§ **Material provided**
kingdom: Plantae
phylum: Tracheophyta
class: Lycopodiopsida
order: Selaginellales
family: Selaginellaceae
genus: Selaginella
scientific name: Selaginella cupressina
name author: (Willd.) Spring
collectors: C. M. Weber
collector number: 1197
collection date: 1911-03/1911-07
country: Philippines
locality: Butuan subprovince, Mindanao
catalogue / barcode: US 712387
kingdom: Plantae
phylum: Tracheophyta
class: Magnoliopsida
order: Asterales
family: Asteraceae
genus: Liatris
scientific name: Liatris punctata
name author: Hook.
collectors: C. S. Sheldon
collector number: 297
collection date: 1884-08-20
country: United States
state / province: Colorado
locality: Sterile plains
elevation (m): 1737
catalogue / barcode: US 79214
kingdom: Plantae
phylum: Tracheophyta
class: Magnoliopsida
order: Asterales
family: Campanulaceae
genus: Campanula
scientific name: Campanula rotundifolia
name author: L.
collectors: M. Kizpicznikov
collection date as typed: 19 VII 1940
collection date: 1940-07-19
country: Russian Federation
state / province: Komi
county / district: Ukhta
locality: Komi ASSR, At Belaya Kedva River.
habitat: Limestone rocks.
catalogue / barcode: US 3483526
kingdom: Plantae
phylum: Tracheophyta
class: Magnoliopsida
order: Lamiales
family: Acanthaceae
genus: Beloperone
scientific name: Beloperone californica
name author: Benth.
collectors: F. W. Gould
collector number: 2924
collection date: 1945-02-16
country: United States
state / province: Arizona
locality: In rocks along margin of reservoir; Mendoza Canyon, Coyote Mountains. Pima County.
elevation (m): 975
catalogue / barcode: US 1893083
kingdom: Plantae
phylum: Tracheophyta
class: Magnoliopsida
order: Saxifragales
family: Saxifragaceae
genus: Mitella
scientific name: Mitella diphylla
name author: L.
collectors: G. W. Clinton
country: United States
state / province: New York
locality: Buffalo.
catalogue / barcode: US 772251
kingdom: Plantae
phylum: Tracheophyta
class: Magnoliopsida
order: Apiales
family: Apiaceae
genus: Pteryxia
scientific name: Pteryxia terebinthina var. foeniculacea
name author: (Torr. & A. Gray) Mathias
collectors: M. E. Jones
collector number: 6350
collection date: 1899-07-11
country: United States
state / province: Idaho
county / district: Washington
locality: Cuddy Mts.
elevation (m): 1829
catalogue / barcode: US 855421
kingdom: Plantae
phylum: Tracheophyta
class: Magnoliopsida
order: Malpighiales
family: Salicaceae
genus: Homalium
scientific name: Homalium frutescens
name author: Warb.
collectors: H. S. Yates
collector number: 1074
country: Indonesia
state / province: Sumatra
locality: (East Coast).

§ **Task**
Can you reproduce word for word the part of the entries that opens with the line containing "state / province: Arizona" and closes with the line containing "scientific name: Pteryxia", both of those lines included?

§ **Problem solution**
state / province: Arizona
locality: In rocks along margin of reservoir; Mendoza Canyon, Coyote Mountains. Pima County.
elevation (m): 975
catalogue / barcode: US 1893083
kingdom: Plantae
phylum: Tracheophyta
class: Magnoliopsida
order: Saxifragales
family: Saxifragaceae
genus: Mitella
scientific name: Mitella diphylla
name author: L.
collectors: G. W. Clinton
country: United States
state / province: New York
locality: Buffalo.
catalogue / barcode: US 772251
kingdom: Plantae
phylum: Tracheophyta
class: Magnoliopsida
order: Apiales
family: Apiaceae
genus: Pteryxia
scientific name: Pteryxia terebinthina var. foeniculacea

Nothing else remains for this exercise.